Ballot Initiative Could Make Oil Trains Illegal In Spokane
Spokane’s City Council Monday voted on a November ballot initiative that would make the shipment of oil or coal by rail through the city a civil infraction. If it passes, every rail car carrying oil or uncovered coal will generate a $261 fine. The ballot initiative is in response to at least a dozen train derailments in the U.S. and Canada over the last six years. Federal law has protected railways from other local regulations, but initiative backers believe trains passing through the city pose specific health and safety hazards that they are allowed to regulate. Emily Schwing reports. (NW News Network)

Fishing gear abandoned in ocean being collected in B.C. town for recycling
Massive bags of nylon – stripped from old fishing nets – are being collected in Steveston, B.C., in an attempt to put a dent in the tonnes of gear lost and discarded in the world’s oceans every year that clog up harbours and endanger marine life. Eventually, the material will be shipped to Europe, melted down and recycled to make products ranging from swimwear to carpet tile. Megan Dolski reports. (Globe and Mail)

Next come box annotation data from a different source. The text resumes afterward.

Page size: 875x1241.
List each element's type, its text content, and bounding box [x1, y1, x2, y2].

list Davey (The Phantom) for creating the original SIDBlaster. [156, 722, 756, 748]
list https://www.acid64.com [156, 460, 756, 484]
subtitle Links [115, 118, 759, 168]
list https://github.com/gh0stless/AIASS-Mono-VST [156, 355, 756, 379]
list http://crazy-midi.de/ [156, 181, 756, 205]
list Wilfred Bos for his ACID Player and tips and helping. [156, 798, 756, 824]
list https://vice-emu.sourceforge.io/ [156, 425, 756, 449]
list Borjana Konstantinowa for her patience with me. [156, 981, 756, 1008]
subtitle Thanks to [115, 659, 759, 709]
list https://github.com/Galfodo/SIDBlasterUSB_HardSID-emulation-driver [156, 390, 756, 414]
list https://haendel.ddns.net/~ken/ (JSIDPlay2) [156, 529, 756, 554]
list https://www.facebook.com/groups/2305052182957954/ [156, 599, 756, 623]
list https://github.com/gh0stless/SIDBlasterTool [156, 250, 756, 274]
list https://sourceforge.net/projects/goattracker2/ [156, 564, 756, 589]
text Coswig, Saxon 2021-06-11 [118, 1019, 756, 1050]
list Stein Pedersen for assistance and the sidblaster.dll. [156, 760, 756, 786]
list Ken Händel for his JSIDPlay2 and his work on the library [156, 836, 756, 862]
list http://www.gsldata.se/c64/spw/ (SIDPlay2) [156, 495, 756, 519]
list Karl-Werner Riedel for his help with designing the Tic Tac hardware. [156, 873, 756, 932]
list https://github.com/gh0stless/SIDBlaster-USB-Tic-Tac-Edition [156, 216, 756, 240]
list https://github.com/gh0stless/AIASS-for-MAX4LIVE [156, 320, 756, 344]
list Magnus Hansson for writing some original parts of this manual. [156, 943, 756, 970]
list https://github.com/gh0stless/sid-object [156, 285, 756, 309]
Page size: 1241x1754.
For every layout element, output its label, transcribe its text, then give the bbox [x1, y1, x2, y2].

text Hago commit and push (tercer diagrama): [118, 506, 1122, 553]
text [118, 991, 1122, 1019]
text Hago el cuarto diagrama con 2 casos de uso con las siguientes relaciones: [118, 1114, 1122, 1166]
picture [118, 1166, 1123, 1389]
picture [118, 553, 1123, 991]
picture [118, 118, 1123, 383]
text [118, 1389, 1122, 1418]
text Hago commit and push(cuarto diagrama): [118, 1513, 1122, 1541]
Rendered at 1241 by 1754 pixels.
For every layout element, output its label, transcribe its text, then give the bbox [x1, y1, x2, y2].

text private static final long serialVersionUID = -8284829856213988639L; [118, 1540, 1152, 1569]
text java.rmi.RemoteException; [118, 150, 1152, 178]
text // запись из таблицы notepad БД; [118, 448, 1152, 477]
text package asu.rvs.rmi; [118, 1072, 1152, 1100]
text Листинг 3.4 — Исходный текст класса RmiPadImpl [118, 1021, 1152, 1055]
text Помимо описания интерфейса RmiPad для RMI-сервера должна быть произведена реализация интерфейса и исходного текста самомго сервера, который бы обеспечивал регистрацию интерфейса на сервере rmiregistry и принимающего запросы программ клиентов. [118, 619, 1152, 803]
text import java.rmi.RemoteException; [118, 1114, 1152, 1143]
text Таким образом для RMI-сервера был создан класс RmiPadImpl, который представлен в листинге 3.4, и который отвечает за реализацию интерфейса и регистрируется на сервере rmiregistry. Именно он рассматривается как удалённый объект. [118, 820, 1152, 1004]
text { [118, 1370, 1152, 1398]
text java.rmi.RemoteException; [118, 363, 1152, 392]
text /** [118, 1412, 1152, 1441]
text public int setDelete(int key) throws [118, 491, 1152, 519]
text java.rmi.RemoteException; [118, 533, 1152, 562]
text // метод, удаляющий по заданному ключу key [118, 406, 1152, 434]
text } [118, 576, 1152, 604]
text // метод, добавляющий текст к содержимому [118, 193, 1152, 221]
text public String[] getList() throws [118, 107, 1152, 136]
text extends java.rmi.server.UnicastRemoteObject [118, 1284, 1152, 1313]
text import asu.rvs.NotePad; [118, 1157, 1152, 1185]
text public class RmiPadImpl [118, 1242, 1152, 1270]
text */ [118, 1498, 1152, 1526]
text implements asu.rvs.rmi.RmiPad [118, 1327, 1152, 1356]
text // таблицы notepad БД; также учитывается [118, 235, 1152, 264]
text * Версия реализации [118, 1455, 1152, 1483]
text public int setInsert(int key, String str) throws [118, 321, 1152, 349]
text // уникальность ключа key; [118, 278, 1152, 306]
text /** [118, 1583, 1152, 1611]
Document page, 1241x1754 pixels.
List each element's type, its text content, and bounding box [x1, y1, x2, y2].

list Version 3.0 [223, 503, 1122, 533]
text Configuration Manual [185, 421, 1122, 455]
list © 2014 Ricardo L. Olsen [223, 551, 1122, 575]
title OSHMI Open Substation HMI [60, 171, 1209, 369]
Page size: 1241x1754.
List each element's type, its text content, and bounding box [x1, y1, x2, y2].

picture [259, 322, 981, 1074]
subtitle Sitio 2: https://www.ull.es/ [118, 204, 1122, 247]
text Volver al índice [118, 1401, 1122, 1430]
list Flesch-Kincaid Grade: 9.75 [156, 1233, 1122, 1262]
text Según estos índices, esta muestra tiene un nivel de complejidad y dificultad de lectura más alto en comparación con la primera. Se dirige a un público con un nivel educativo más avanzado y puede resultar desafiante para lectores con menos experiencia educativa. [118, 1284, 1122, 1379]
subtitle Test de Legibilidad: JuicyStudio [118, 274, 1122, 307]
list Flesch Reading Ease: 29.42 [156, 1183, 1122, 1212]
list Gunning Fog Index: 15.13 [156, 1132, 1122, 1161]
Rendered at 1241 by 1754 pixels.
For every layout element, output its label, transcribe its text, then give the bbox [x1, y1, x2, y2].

Summer season, urban sprawl putting more bats in local backyards
Naturalists say bats are out and about like never before in the Puget Sound region, partly due to their active summer season and recent urban sprawl. Inside her Bothell home, bat caregiver Barb Ogaard has bat decorations on her walls and windows, but there are a precious few she devotes most of her days to. An assortment of bats, brought in from all over, in need of serious TLC…. Ogaard is one of several bat specialists helping PAWS Animal Shelter during one of their busiest seasons. The last week of July, they took in 14 baby bats at once, all found on the ground after someone pressure washed a building. Morgan Chesky reports. (KOMO)

Now, your tug weather--
WEST ENTRANCE U.S. WATERS STRAIT OF JUAN DE FUCA-  249 AM PDT WED JUL 27 2016  

TODAY
 SW WIND TO 10 KT BECOMING W 5 TO 15 KT IN THE AFTERNOON.  WIND WAVES 1 OR 2 FT. W SWELL 5 FT AT 7 SECONDS.
TONIGHT
 W WIND 5 TO 15 KT. WIND WAVES 1 OR 2 FT. W SWELL 5 FT  AT 7 SECONDS.